Restoration of Blood Flow After Pulmonary Embolism

Author Affiliations


From the Division of Nuclear Medicine, departments of radiology and medicine, University of Washington School of Medicine, Seattle. Dr. Winebright is now with the Department of Medicine (Nuclear Medicine), US Naval Hospital, Oakland, Calif.

Arch Intern Med. 1970;125(2):241-247. doi:10.1001/archinte.1970.00310020047002

The perfusion defects of 70 patients with pulmonary embolism were studied with serial lung scans for periods of two weeks to 16 months. One third of 34 patients with small emboli returned to a completely normal scan pattern—on the average, ten days after the onset of symptoms. Of 14 patients with medium-sized emboli, three (21%) returned to normal (average, 18 days); of 22 patients with large emboli, four (18%) recovered normal blood flow patterns (average, 23 days).

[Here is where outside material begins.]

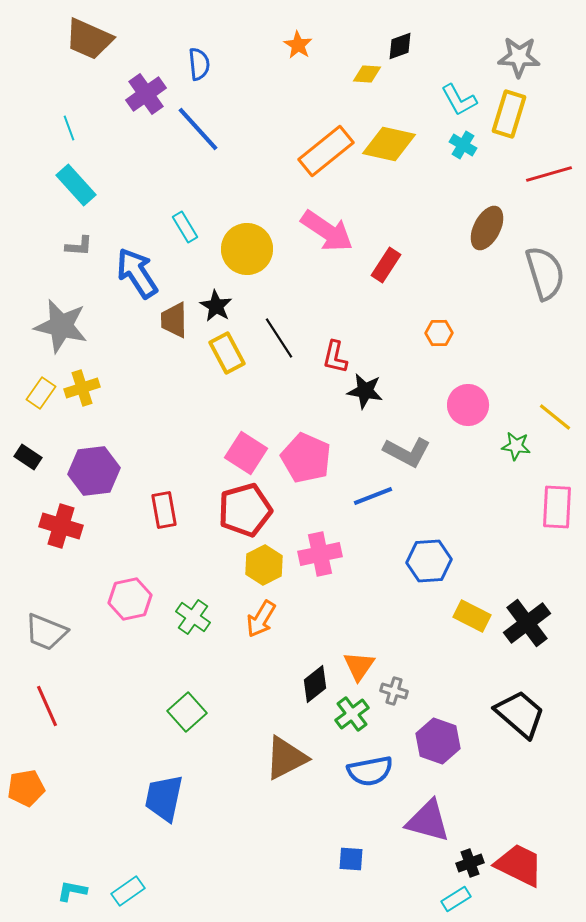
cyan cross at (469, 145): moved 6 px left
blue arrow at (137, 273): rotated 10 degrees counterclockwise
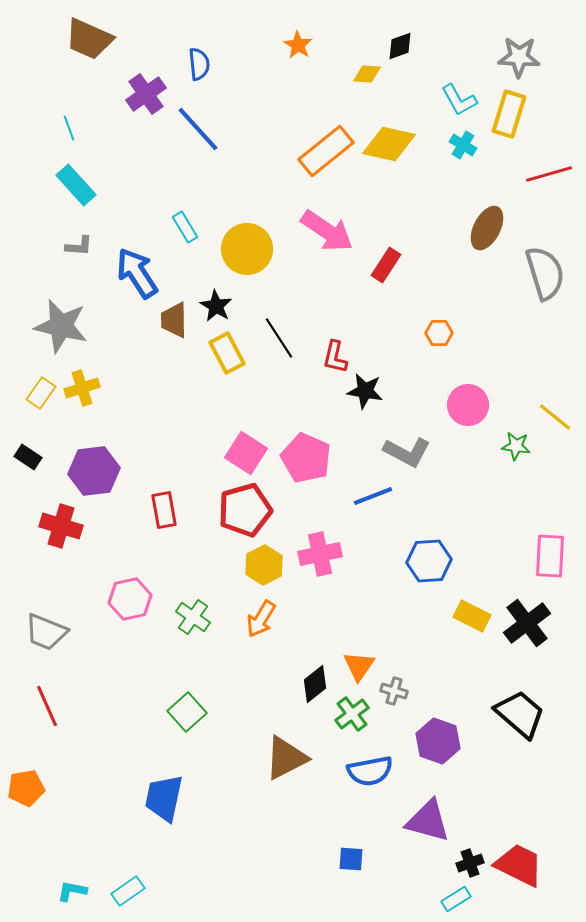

All but 18 of the 70 patients recovered at least one half of the perfusion initially absent. Of patients less than age 40, 12 (57%) recovered normal perfusion. No patient than age 60 returned to a normal scan pattern and less than one half had significant scan improvement. In one of 19 patients with significant heart disease, normal perfusion was restored; eight showed significant improvement.